### 👋 Welcome to the technical screening for the **Research Engineer** position at Uryclea.

The research engineer role requires a broad range of engineering skills and **this screening tests for two of them: ML research engineering acumen and a product development mindset** when it comes to research tooling for AI product development.

Another very important aspect of this role is reviewing and improving existing code and providing feedback and input to engineering teams. This aspect is not the primary focus of the current test but will be tested in the future during the work trial.


### Instructions

1. Make a copy of this notebook.
2. Read through the tasks and rules below and plan ahead. You can tackle the tasks in whichever order you prefer.
3. Fill in your solutions directly in this notebook. The places to fill are marked with "✍️".
4. When you're finished, please share the notebook with the reviewing team (see instructions at the bottom).

If you encounter any issues during the test, please contact us at the private Slack channel.

Good luck!


---
*Note: In the invitation e-mail we asked you to:*
- *use Colab if you do not have Jupyter Notebook support.*
- *sign up for Colab Pro if you aim to train or finetune models.*

*This is purely precautionary. It is entirely possible to do this task without either of these. So, please do not worry if you end up not relying on them in your solution.*

---

### Task Overview

1. **ML Engineering**:
   - Topic: Parsed data from finance is brittle and messy and retrieval systems are easily undone because of this. That is, it is incredibly easy to build a prototype and near enough impossible to build production-level systems.
   - Goal: Implement a simple MVP of how parsing and processing such data works in practice and add your thoughts on how to extend it.
   - See below for detailed instructions.

2. **Product Development / Research Acceleration**:
   - Topic: Accelerating research for downstream usage.
   - Goal: Propose ideas that could accelerate research for products being developed downstream.
   - See below for detailed instructions.

  *While both tasks are somewhat open-ended, we **expect task 1 to be significantly more time-demanding**. You're free to prioritize as you wish of course but by default would suggest to allot at least 2/3 of your time for task 1.*

### Rules

- Please don't update your notebook after submission
- Please don't share your notebook with anyone else
- While we of course encourage you to use AI assistance during your daily work, we also want to understand your non-AI-mediated thinking and writing. **Please do not use AI assistance during this work test with the below exceptions**.

* * * * * * *

REQUIREMENTS:
Reproduce word for word the stretch of the screening notebook from "2. Read through" through "private Slack channel.".

Rows from a segmentation dataset
* * * * * * *

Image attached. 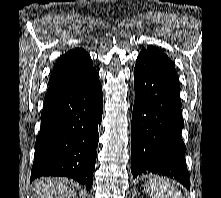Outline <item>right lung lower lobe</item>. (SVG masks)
Here are the masks:
<instances>
[{"label":"right lung lower lobe","mask_w":221,"mask_h":198,"mask_svg":"<svg viewBox=\"0 0 221 198\" xmlns=\"http://www.w3.org/2000/svg\"><path fill=\"white\" fill-rule=\"evenodd\" d=\"M102 113V88L96 70L73 86L46 97L31 180L67 176L89 190Z\"/></svg>","instance_id":"1"}]
</instances>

* * * * * * *

SOLUTION FOR THIS EXERCISE:
2. Read through the tasks and rules below and plan ahead. You can tackle the tasks in whichever order you prefer.
3. Fill in your solutions directly in this notebook. The places to fill are marked with "✍️".
4. When you're finished, please share the notebook with the reviewing team (see instructions at the bottom).

If you encounter any issues during the test, please contact us at the private Slack channel.